Deiner Kommilitonin könntest du mal ein wenig Literatur zukommen lassen; dich einen „Kommunisten“ zu nennen, während du auf der Absolventenfeier einer Eliteuniversität bist, löst in mir noch nicht ein mal Zorn aus, sondern ist einfach nur lächerlich.
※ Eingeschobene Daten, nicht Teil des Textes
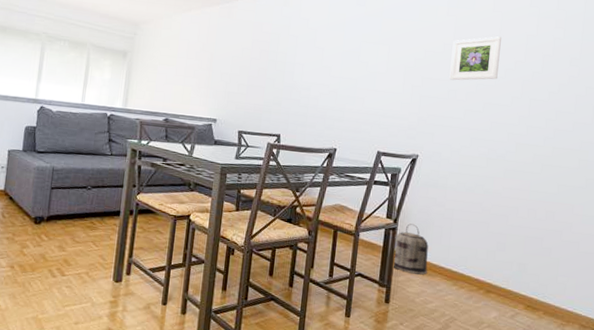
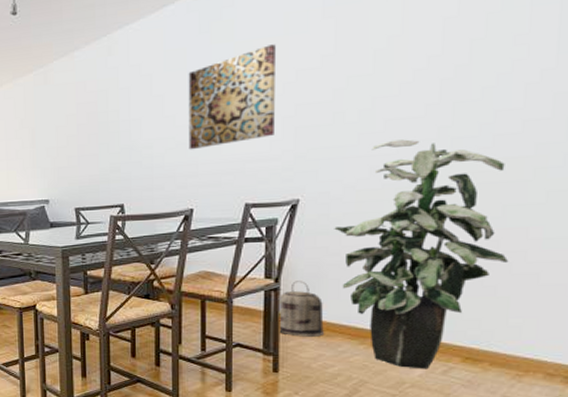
wall art: none [338,26,412,100] -> present [188,44,276,150]
indoor plant: none [442,119,561,313] -> present [334,139,509,369]
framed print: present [449,36,501,81] -> none [333,29,405,100]

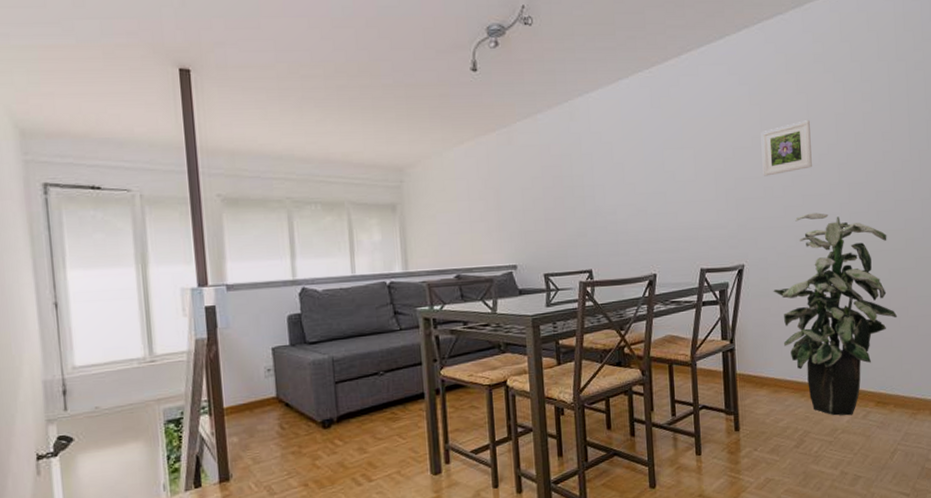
wall art: present [188,44,276,150] -> none [644,123,720,217]
basket: present [278,281,324,337] -> none [734,340,773,395]
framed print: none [333,29,405,100] -> present [760,120,812,176]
Vielen Dank für den Artikel!
Mit reichlich Verspätung ein paar Antwortversuche von mir, vielleicht kommt ja auch noch etwas von Julian:
ad 1: Darwin vermutete, dass der Urmensch weniger ein Gorilla als ein Schimpanse war: Also ein relativ kleines, alleine ziemlich hilfloses Tier, das aber einen großen (evolutionären) Vorteil hatte, nämlich dass es in Gruppen lebte. Daraus ergab sich ein evolutionärer Vorteil für diejenigen Gruppen, die sozialer waren, und mehr ist hier ja auch erstmal nicht ausgesagt: Dass das Menschsein eben auch darauf beruht, dass man sozial handelt. Dass dieses evolutionsbiologische Argument eigentlich noch nicht viel bis gar nichts über die Frage Kapitalismus vs. Kommunismus (oder was auch immer) aussagt, da würde ich allerdings zustimmen.
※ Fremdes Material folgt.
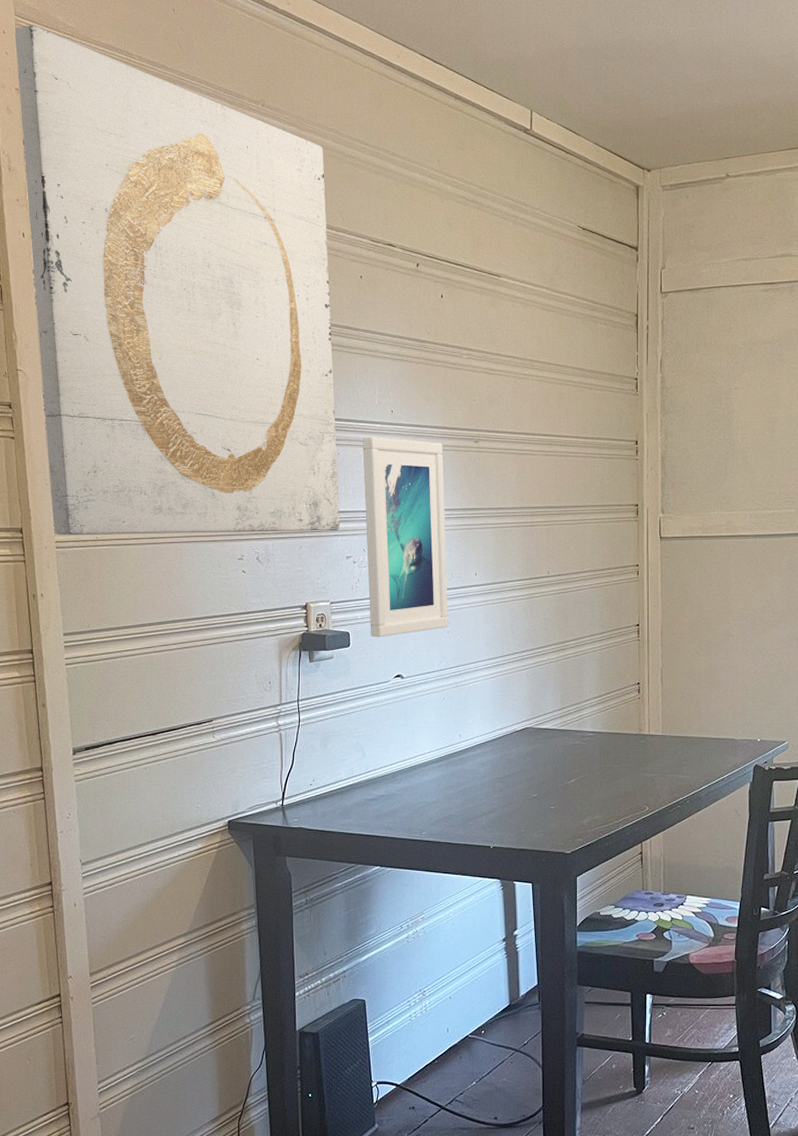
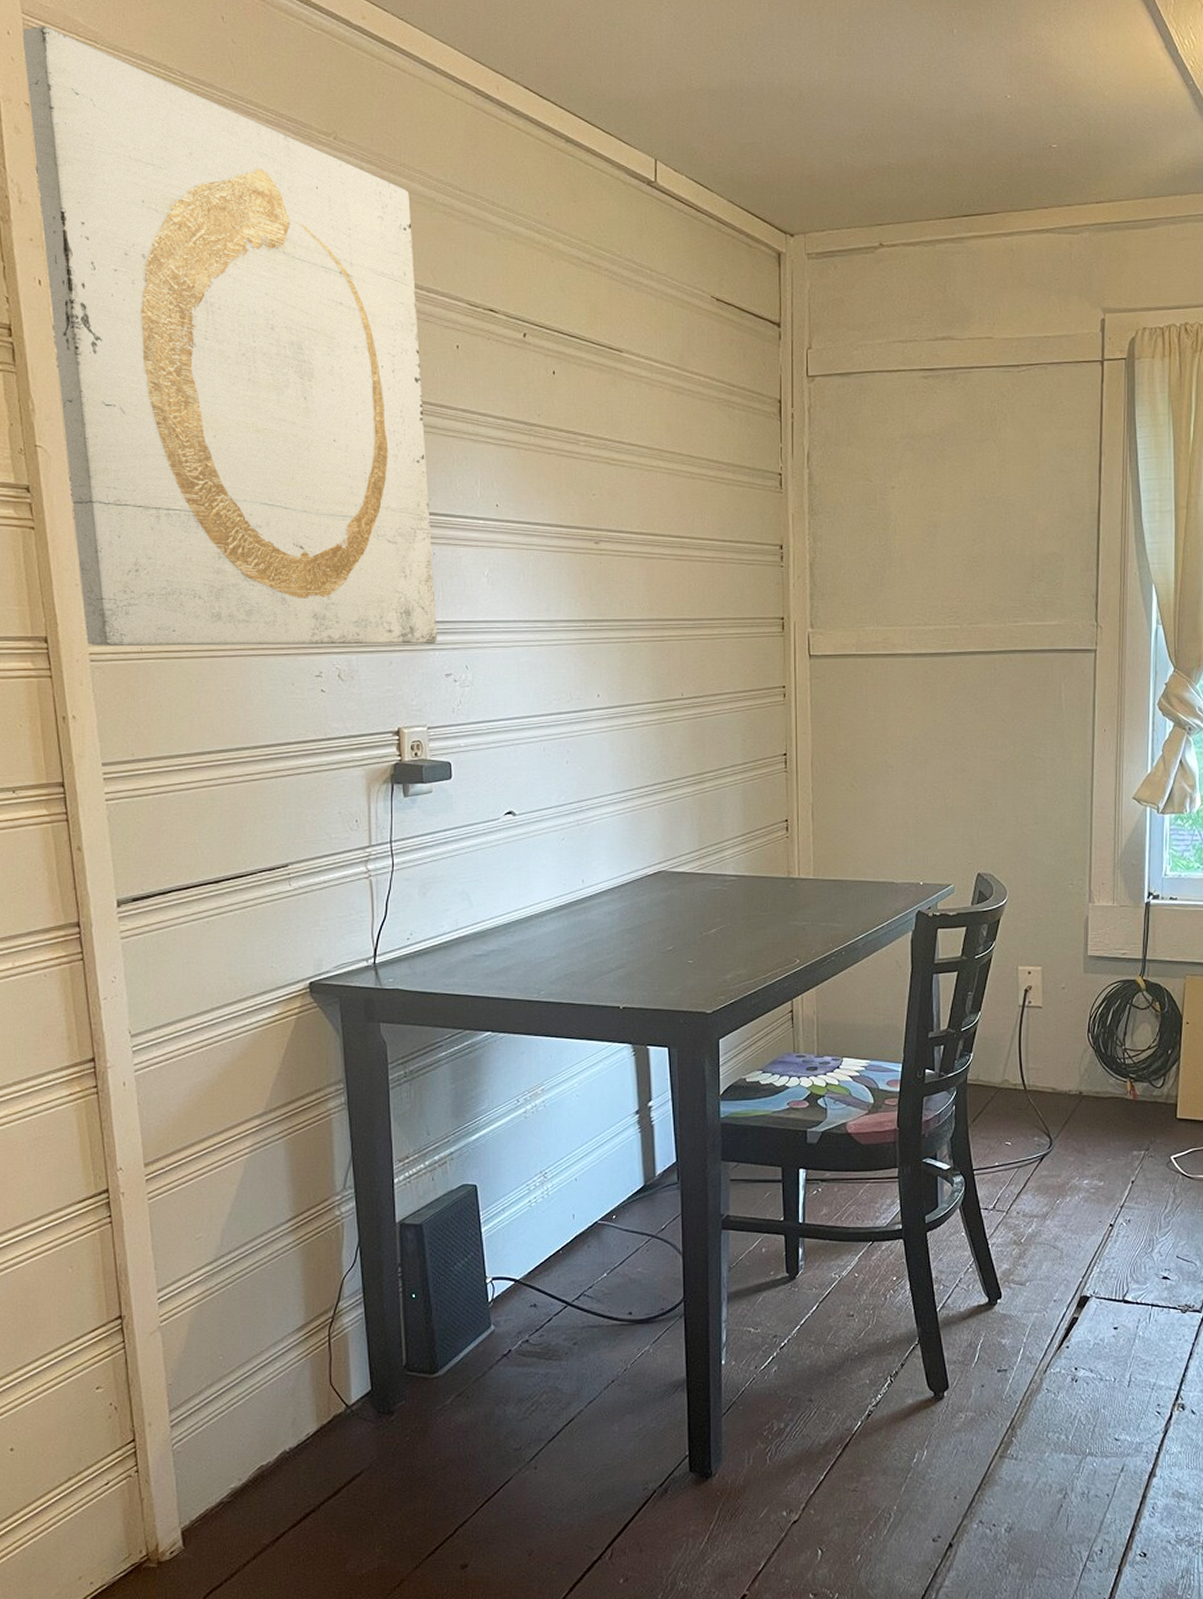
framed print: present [363,436,448,638] -> none [463,534,567,769]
ad 2: Das allerdings halte ich dann doch für einen ziemlich überholten Manichäismus: Entweder man wirft das „kapitalistische“ System gleich ganz um, oder man ist halt selbst ein Kapitalist. Es gibt ja Leute, die (m. E. zurecht) argumentieren, spätestens seit den 1950er Jahren gäbe es im Westen eigentlich gar keinen „Kapitalismus“ mehr in dem Sinne, wie ihn Marx im 19. Jahrhundert zu analysieren versuchte, sondern einen „Postkapitalismus“ (den die Kritische Theorie „Spätkapitalismus“ nannte), in dem der Staat als überaus wichtiger Akteur auftritt, Marktprozesse beeinflusst und durchaus auch abschwächt. Insofern hat eben auch nicht der Kapitalismus den Wettbewerb der Systeme im Kalten Krieg gewonnen, sondern der demokratische Wohlfahrtsstaat mit marktwirtschaftlichen Elementen. Es gibt einfach keine klar umrissene, strikt abgrenzbare Formation, die „Kapitalismus“ hieße und aus der man nicht heraustreten könnte, ohne gleich das System komplett zu verlassen. Der Markt ist ein Mechanismus zur Organisation ökonomischer Interaktion. Viele der von Julian geschilderten Akteure der „Sharing-Ökonomie“ nutzen diesen Mechanismus – und warum auch nicht? – aber damit ist eben noch nichts über die Folgen dieser neuen Strukturen ausgesagt. Airbnb kommt eben nicht nur der „gesellschaftlichen Spitze“ zugute, sondern auch uns, die wir vielleicht finanziell in die Kategorie des „Prekariats“ fallen, uns damit aber doch einen schönen Urlaub in einer Stadtwohnung leisten können, die andernfalls gar nicht verfügbar wäre. Noch gravierender wird es im Non-Profit-Bereich: Ist Wikipedia kapitalistisch? Ist sie antikapitalistisch? Ich würde doch meinen: weder noch, das ist schlicht eine Frage, die sie sich nicht stellt. Und es ist vielleicht auch eine Frage, die wir uns nicht unablässig stellen sollten, weil sie eigentlich tiefstes 20. Jahrhundert ist.